Primero que todo, y antes que nada: anulamos funa. Tenemos un punto y lo demostraremos.
La Met Gala 2026 acaba de dejarnos con la retina vibrando, y mientras medio Internet está procesando los tocados imposibles y las caudas kilométricas, el otro medio tiene a una sola persona en la mira: Rosé. Nuestra main vocal favorita de Blackpink volvió a pisar las escaleras del Museo Metropolitano y, como si fuera un glitch en la Matrix, lo hizo envuelta en el color que parece ser su religión: el negro.
Hablemos claro, antes de que los blinks preparen las antorchas. Rosé se ve espectacular, eso no está a discusión. Su silueta es envidiable y tiene esa elegancia natural que ya quisiera cualquier heredera de Upper East Side. Sin embargo, verla por tercera vez apostando a la “seguridad” del monocromo oscuro cuando el tema de este año pedía a gritos una explosión visual, se siente un poquito como ir a una fiesta de disfraces vestida de… ti misma.

El historial que nos tiene viviendo en un déjà vu constante
Para entender por qué el “Fashion Police” de TikTok está a punto de colapsar, hay que mirar el retrovisor. En su debut en 2021, Rosé hizo historia como una de las primeras idols de K-pop en el evento, luciendo un minivestido negro de Yves Saint Laurent con un lazo blanco gigante.
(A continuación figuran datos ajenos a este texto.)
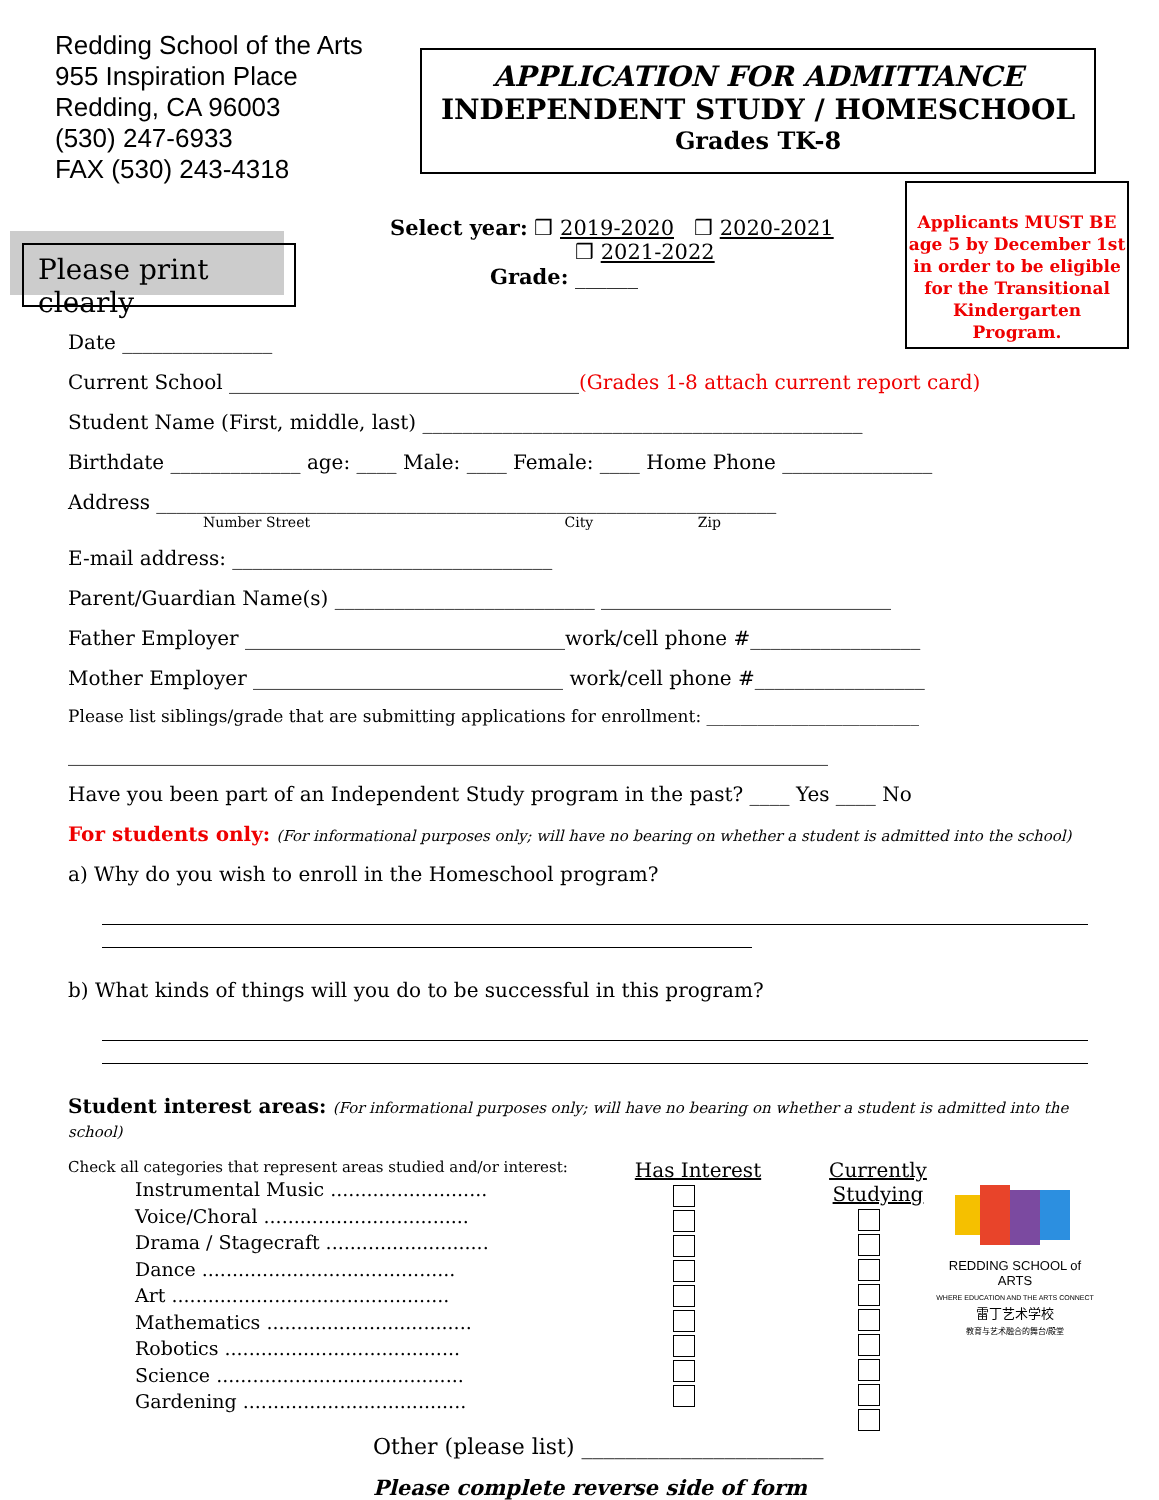Redding School of the Arts
955 Inspiration Place
Redding, CA 96003
(530) 247-6933
FAX (530) 243-4318
APPLICATION FOR ADMITTANCE
INDEPENDENT STUDY / HOMESCHOOL
Grades TK-8
Applicants MUST BE age 5 by December 1st in order to be eligible for the Transitional Kindergarten Program.
Please print clearly
Select year: ❒ 2019-2020 ❒ 2020-2021
❒ 2021-2022
Grade: ______
Date _______________
Current School ___________________________________(Grades 1-8 attach current report card)
Student Name (First, middle, last) ____________________________________________
Birthdate _____________ age: ____ Male: ____ Female: ____ Home Phone _______________
Address ______________________________________________________________
Number Street City Zip
E-mail address: ________________________________
Parent/Guardian Name(s) __________________________ _____________________________
Father Employer ________________________________work/cell phone #_________________
Mother Employer _______________________________ work/cell phone #_________________
Please list siblings/grade that are submitting applications for enrollment: _________________________
____________________________________________________________________________
Have you been part of an Independent Study program in the past? ____ Yes ____ No
For students only: (For informational purposes only; will have no bearing on whether a student is admitted into the school)
a) Why do you wish to enroll in the Homeschool program?
b) What kinds of things will you do to be successful in this program?
Student interest areas: (For informational purposes only; will have no bearing on whether a student is admitted into the school)
Check all categories that represent areas studied and/or interest:
Instrumental Music ..........................
Voice/Choral ..................................
Drama / Stagecraft ...........................
Dance ..........................................
Art ..............................................
Mathematics ..................................
Robotics .......................................
Science .........................................
Gardening .....................................
Has Interest Currently Studying
Other (please list) ______________________
Please complete reverse side of form
REDDING SCHOOL of ARTS
WHERE EDUCATION AND THE ARTS CONNECT
雷丁艺术学校
教育与艺术融合的舞台/殿堂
Fue icónico, fue minimalista, fue “muy ella”. Luego, en su siguiente aparición, la fórmula se repitió con variaciones sutiles pero bajo la misma premisa: elegancia sobria, cero riesgos, y ese sello parisino que Anthony Vaccarello ha tatuado en su ADN.
Este 2026, la apuesta fue un YSL rescatado de los archivos, con referencias directas a las pasarelas SS98 y SS02. Es una joya de museo, literalmente. Pero aquí es donde entra el “filo”: usar un archivo histórico no te quita lo aburrida si el resultado visual es el mismo que hemos visto en las últimas cinco alfombras rojas. El problema no es el diseñador, es que parece que Rosé tiene miedo de que un color primario le robe el brillo, cuando sabemos de sobra que ella tiene el porte para dominar hasta un verde neón si quisiera.
¿Lealtad a la marca o falta de visión editorial?
Muchos culpan a su equipo de estilismo, pidiendo a gritos que “despidan a quien no la deja lucir”. Pero seamos realistas: Rosé es la cara global de Saint Laurent. Esa alianza es un matrimonio sólido, y como todo matrimonio largo, a veces cae en la rutina.
El problema es que en la Met Gala, la rutina es el pecado capital. Mientras otras estrellas se lanzan al vacío con estructuras arquitectónicas o textiles experimentales, Rosita sigue en su zona de confort de “chica rock-chic de París”.
¿Es aburrida o es simplemente coherente? Hay una línea muy delgada entre tener un estilo personal definido y quedarse estancada en un loop estético. Decir que no tiene “buen ojo para la moda” es un golpe bajo, porque su curaduría es impecable, pero la moda también es espectáculo. Si vas a la noche más importante de la industria, esperamos que nos cuentes una historia nueva, no que nos leas el mismo capítulo con una tipografía diferente.
El veredicto: Queremos a la Rosé que incendia el escenario
Nadie está diciendo que se disfrace de árbol de Navidad, pero tras tres años de Met Gala, el argumento de “lo clásico siempre gana” se empieza a desgastar. Rosé tiene la influencia, el dinero y la percha para exigir piezas que rompan el Internet por su audacia, no solo por su cara bonita.
Es hora de aceptar que, aunque se ve como una diva inalcanzable, nos está debiendo ese momento “wow” que nos deje boquiabiertos. Rosé, te amamos, pero la próxima vez, por favor, danos un color, un volumen, una textura… ¡algo que no parezca que vas a un funeral muy elegante en el distrito 16 de París!
La seguridad es para los aeropuertos, para la Met Gala, queremos fuego.